This was already apparent two years ago, when LVMH undertook to increase its stake in a transaction that valued Tod's at 33 euros per share.

However, the Della Valle family - who already controlled almost two-thirds of the capital - decided to privatize the group. The announcement, in fact, came as something of a half-surprise.

The key is an offer of 40 euros per share to acquire the 25.5% of the capital that will enable him to reach 90% of the latter, and thus to issue a formal privatization offer.

However, the stock is trading at less than 38 euros (editor's note: this article was written on September 6, 2023). The spread is admittedly small, but this is compensated by an a priori reduced time horizon.
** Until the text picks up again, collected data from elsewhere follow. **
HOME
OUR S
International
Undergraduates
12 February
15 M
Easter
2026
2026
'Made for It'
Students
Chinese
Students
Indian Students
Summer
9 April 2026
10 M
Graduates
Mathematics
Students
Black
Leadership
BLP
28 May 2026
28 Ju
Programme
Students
What's more, Tod's is valued at less than x7 its EBITDA, well below the usual standards in the luxury sector. This is, of course, due to the company's disappointing track record, reflected by a share price at the same level this year as at the IPO twenty-three years ago.
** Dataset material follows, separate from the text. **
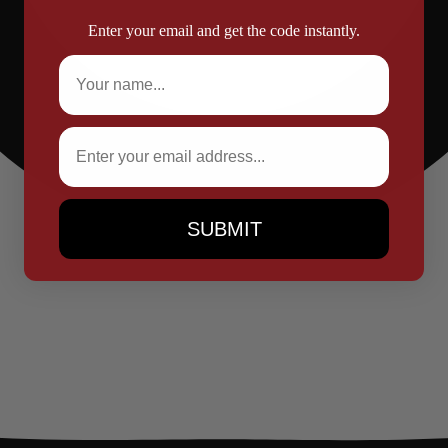
Enter your email and get the code instantly.
Full Name
Email
SUBMIT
Following Bottega Veneta's turnaround, creative director Walter Chiapponi joined the group in 2021. The graft clearly didn't take, as he left this summer.

This did not stop Tod's from publishing excellent half-year results yesterday, with sales up 21.7% and growth in all segments - footwear, fashion and leather goods.

Underlying these results was a clear breakthrough in China, where sales rose by 43%.